Information provided Start Marker

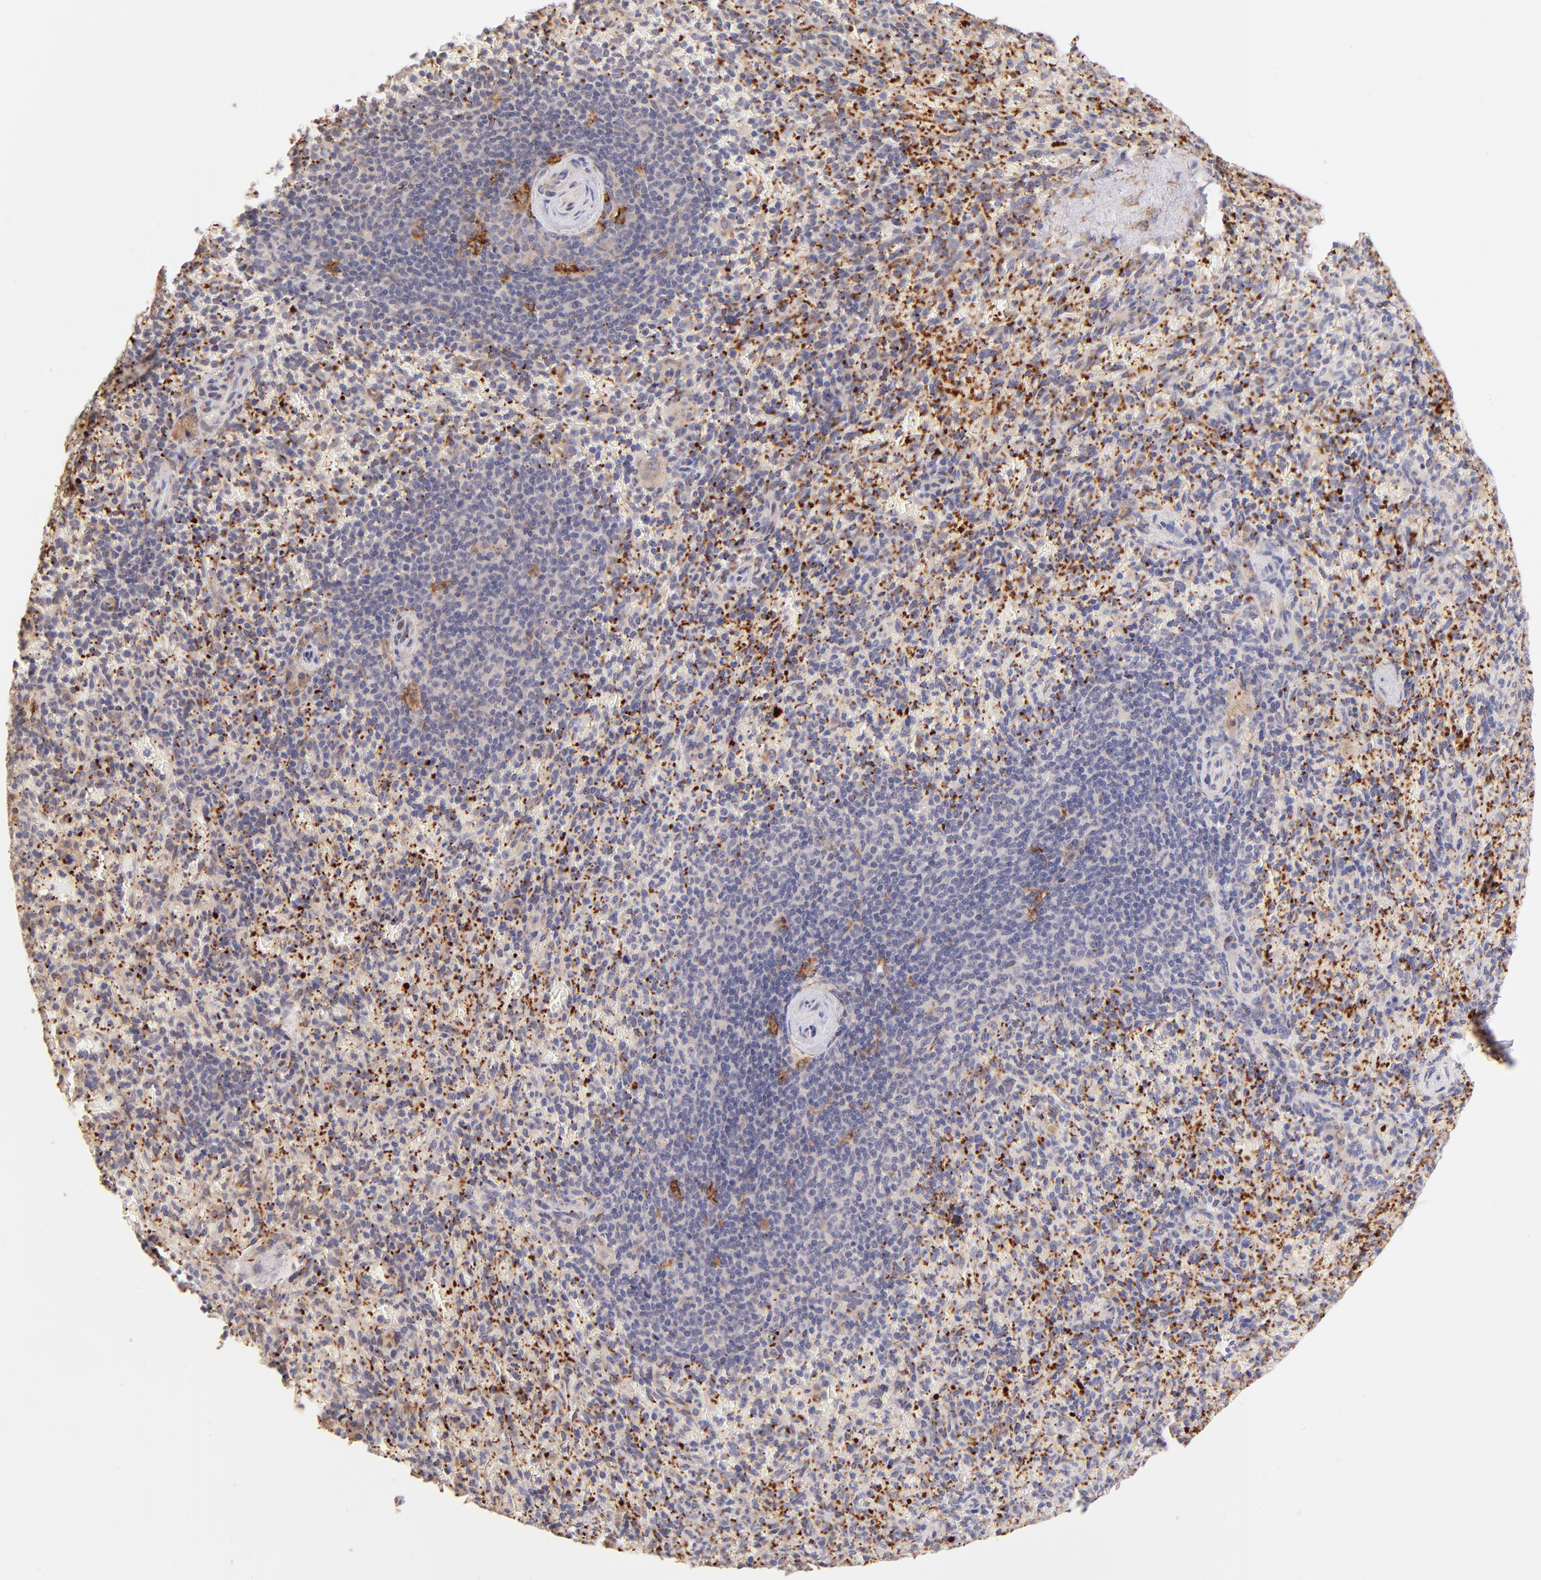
{"staining": {"intensity": "strong", "quantity": "25%-75%", "location": "cytoplasmic/membranous"}, "tissue": "spleen", "cell_type": "Cells in red pulp", "image_type": "normal", "snomed": [{"axis": "morphology", "description": "Normal tissue, NOS"}, {"axis": "topography", "description": "Spleen"}], "caption": "Immunohistochemistry (IHC) (DAB) staining of unremarkable spleen reveals strong cytoplasmic/membranous protein positivity in approximately 25%-75% of cells in red pulp. The staining is performed using DAB brown chromogen to label protein expression. The nuclei are counter-stained blue using hematoxylin.", "gene": "SPARC", "patient": {"sex": "female", "age": 43}}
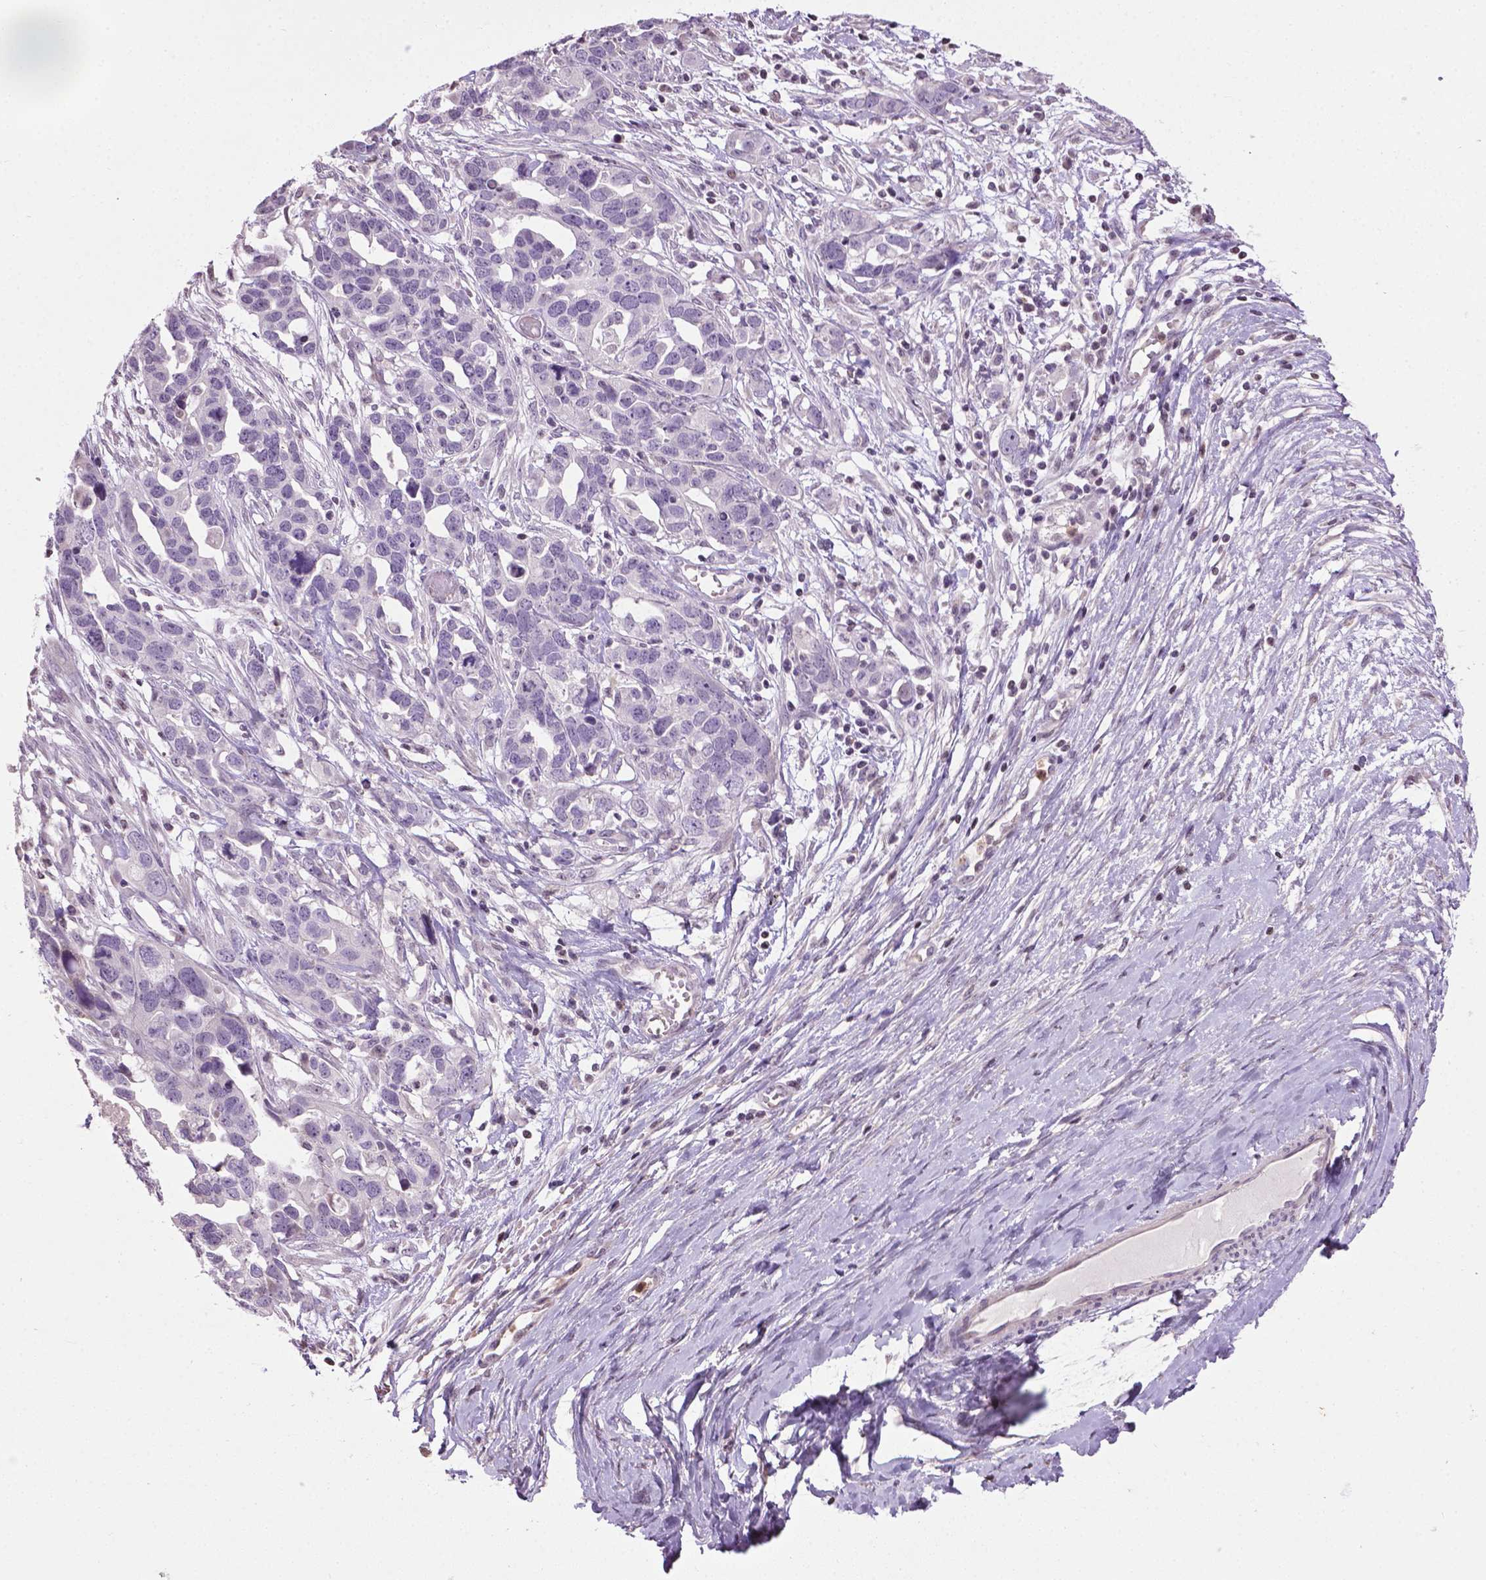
{"staining": {"intensity": "negative", "quantity": "none", "location": "none"}, "tissue": "ovarian cancer", "cell_type": "Tumor cells", "image_type": "cancer", "snomed": [{"axis": "morphology", "description": "Cystadenocarcinoma, serous, NOS"}, {"axis": "topography", "description": "Ovary"}], "caption": "The photomicrograph reveals no staining of tumor cells in ovarian serous cystadenocarcinoma.", "gene": "NTNG2", "patient": {"sex": "female", "age": 54}}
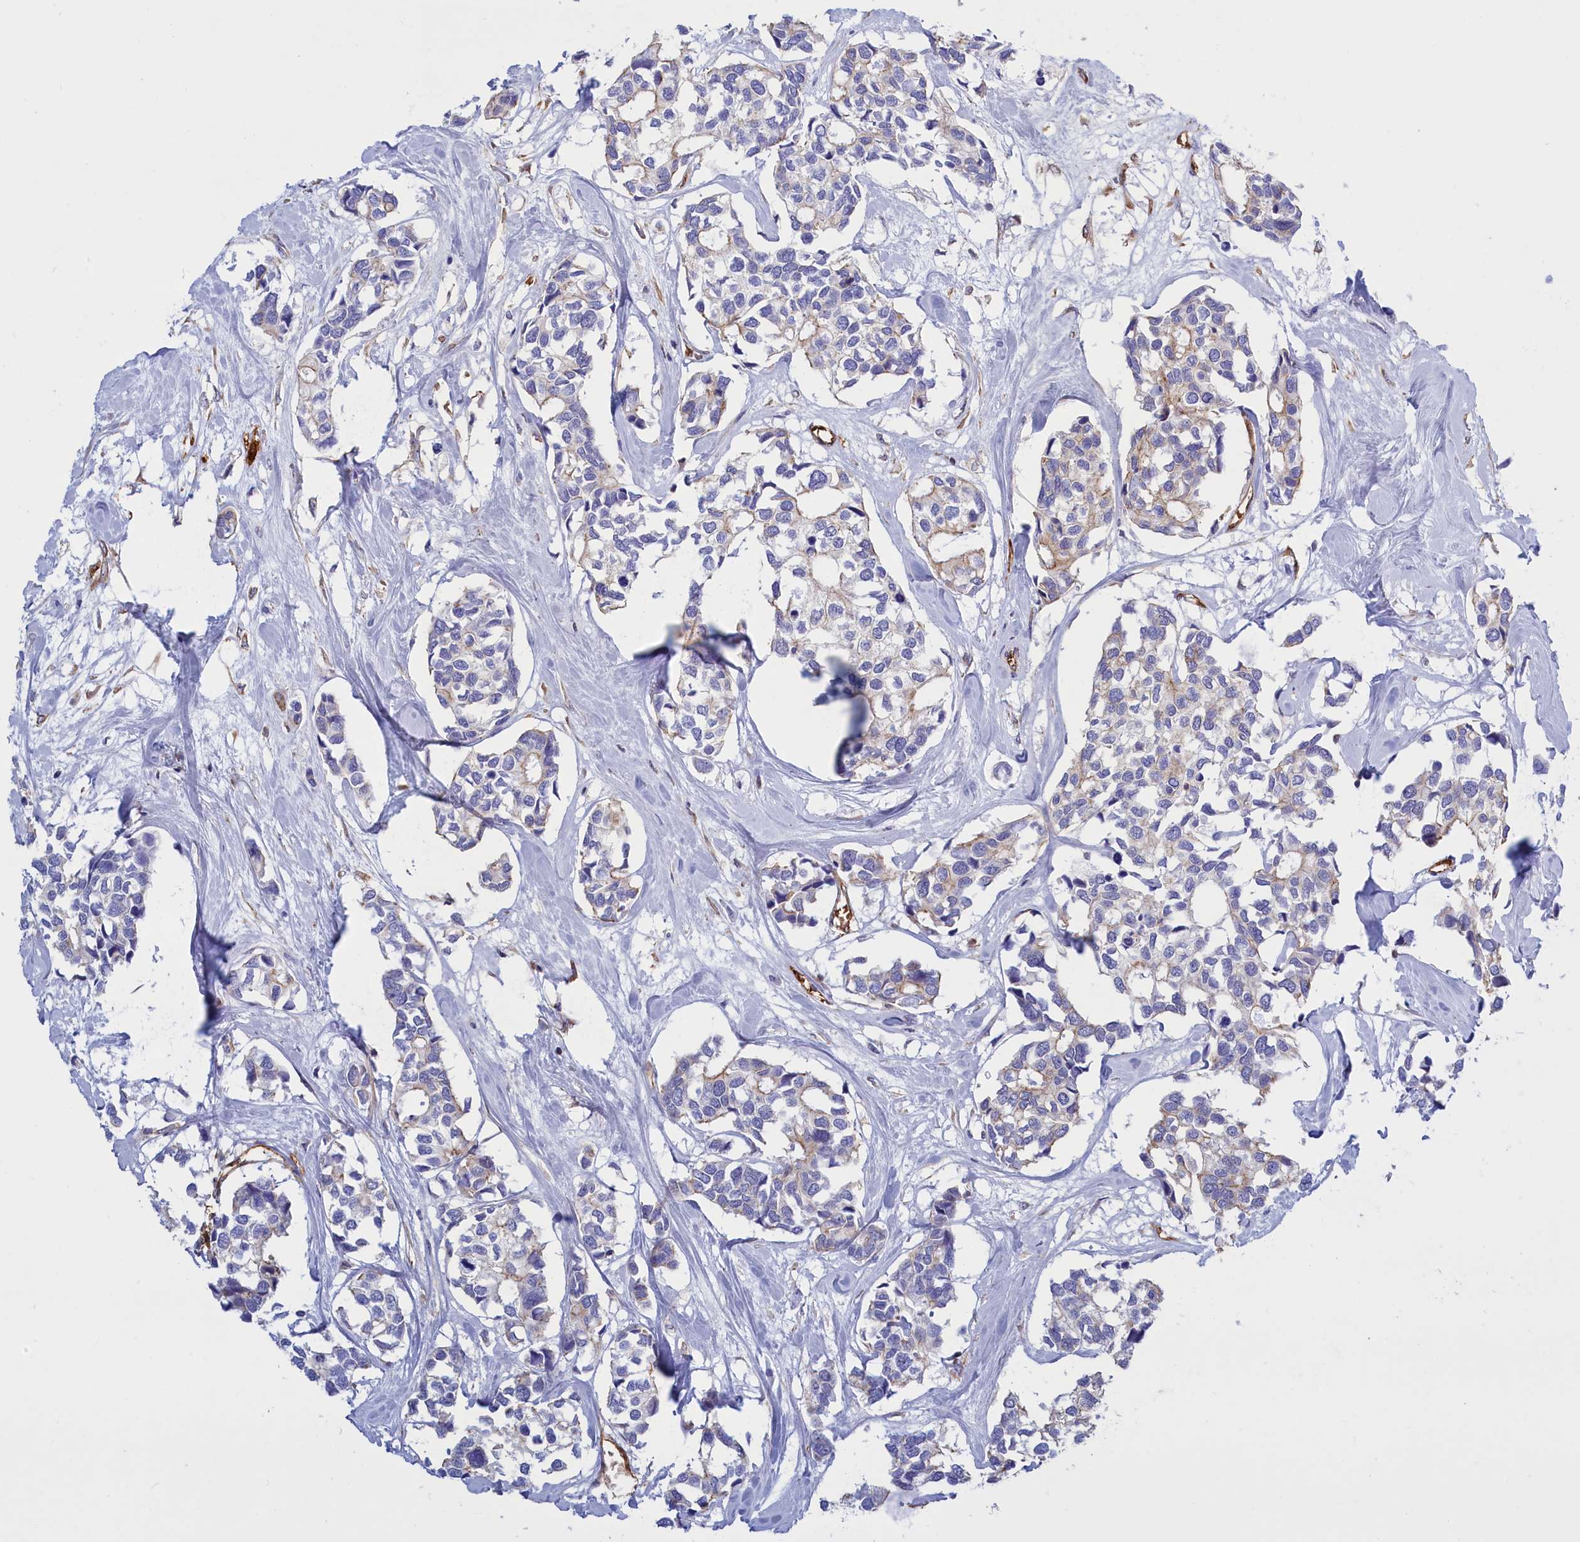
{"staining": {"intensity": "negative", "quantity": "none", "location": "none"}, "tissue": "breast cancer", "cell_type": "Tumor cells", "image_type": "cancer", "snomed": [{"axis": "morphology", "description": "Duct carcinoma"}, {"axis": "topography", "description": "Breast"}], "caption": "DAB immunohistochemical staining of breast cancer (intraductal carcinoma) reveals no significant staining in tumor cells.", "gene": "ABCC12", "patient": {"sex": "female", "age": 83}}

Information provided End Marker

_Try it_
Reproduce the final stretch of lines exactly: the line containing "photomicrograph reveals no" through the last line of the data, both included. Pictures do not belong in the copy.

_Task result_
{"staining": {"intensity": "negative", "quantity": "none", "location": "none"}, "tissue": "ovarian cancer", "cell_type": "Tumor cells", "image_type": "cancer", "snomed": [{"axis": "morphology", "description": "Cystadenocarcinoma, serous, NOS"}, {"axis": "topography", "description": "Ovary"}], "caption": "The photomicrograph reveals no staining of tumor cells in ovarian serous cystadenocarcinoma.", "gene": "NTNG2", "patient": {"sex": "female", "age": 54}}
{"staining": {"intensity": "negative", "quantity": "none", "location": "none"}, "tissue": "breast cancer", "cell_type": "Tumor cells", "image_type": "cancer", "snomed": [{"axis": "morphology", "description": "Duct carcinoma"}, {"axis": "topography", "description": "Breast"}], "caption": "DAB immunohistochemical staining of breast cancer (intraductal carcinoma) reveals no significant staining in tumor cells.", "gene": "ABCC12", "patient": {"sex": "female", "age": 83}}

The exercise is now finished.